YOUR OBJECTIVE
How many lines in the listing below include the word "Associates"? Answer with the number and nothing else.

MATERIAL SHOWN
-- Opening Marker --

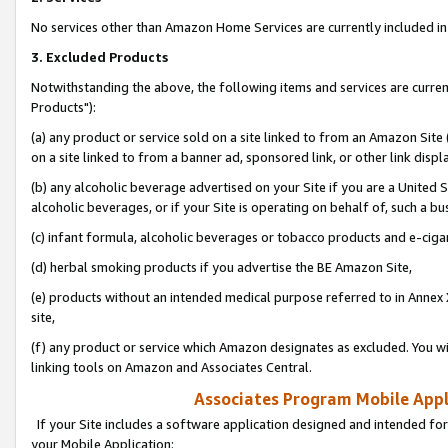
No services other than Amazon Home Services are currently included in 
3. Excluded Products
Notwithstanding the above, the following items and services are curre
Products"):
(a) any product or service sold on a site linked to from an Amazon Site
on a site linked to from a banner ad, sponsored link, or other link disp
(b) any alcoholic beverage advertised on your Site if you are a United 
alcoholic beverages, or if your Site is operating on behalf of, such a bu
(c) infant formula, alcoholic beverages or tobacco products and e-ciga
(d) herbal smoking products if you advertise the BE Amazon Site,
(e) products without an intended medical purpose referred to in Annex 
site,
(f) any product or service which Amazon designates as excluded. You will 
linking tools on Amazon and Associates Central.
Associates Program Mobile Appli
If your Site includes a software application designed and intended for
your Mobile Application:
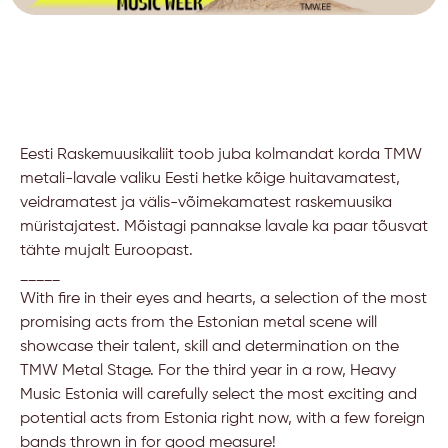
Eesti Raskemuusikaliit toob juba kolmandat korda TMW
metali-lavale valiku Eesti hetke kõige huitavamatest,
veidramatest ja välis-võimekamatest raskemuusika
müristajatest. Mõistagi pannakse lavale ka paar tõusvat
tähte mujalt Euroopast.
_____
With fire in their eyes and hearts, a selection of the most
promising acts from the Estonian metal scene will
showcase their talent, skill and determination on the
TMW Metal Stage. For the third year in a row, Heavy
Music Estonia will carefully select the most exciting and
potential acts from Estonia right now, with a few foreign
bands thrown in for good measure!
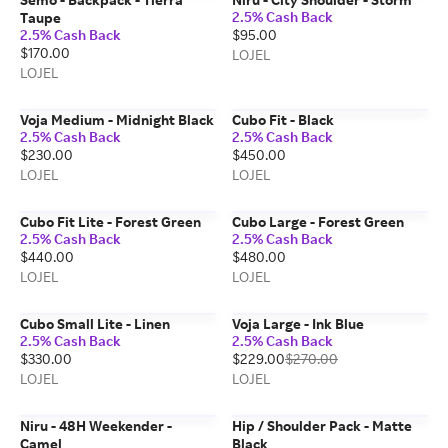
2.5% Cash Back
Taupe
2.5% Cash Back
$95.00
$170.00
LOJEL
LOJEL
Voja Medium - Midnight Black
Cubo Fit - Black
2.5% Cash Back
2.5% Cash Back
$230.00
$450.00
LOJEL
LOJEL
Cubo Fit Lite - Forest Green
Cubo Large - Forest Green
2.5% Cash Back
2.5% Cash Back
$440.00
$480.00
LOJEL
LOJEL
Cubo Small Lite - Linen
Voja Large - Ink Blue
2.5% Cash Back
2.5% Cash Back
$330.00
$229.00
$270.00
LOJEL
LOJEL
Niru - 48H Weekender -
Hip / Shoulder Pack - Matte
Camel
Black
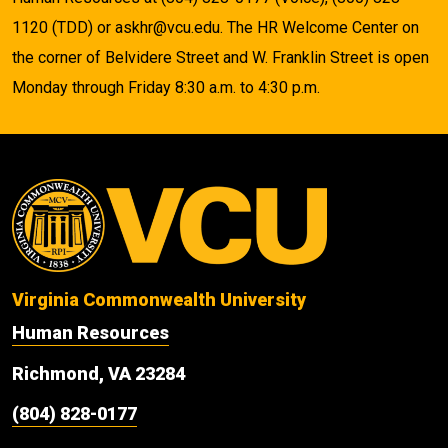
1120 (TDD) or askhr@vcu.edu. The HR Welcome Center on
the corner of Belvidere Street and W. Franklin Street is open
Monday through Friday 8:30 a.m. to 4:30 p.m.
Virginia Commonwealth University
Human Resources
Richmond, VA 23284
(804) 828-0177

-- Closing Marker --

REPLY TO THE TASK
2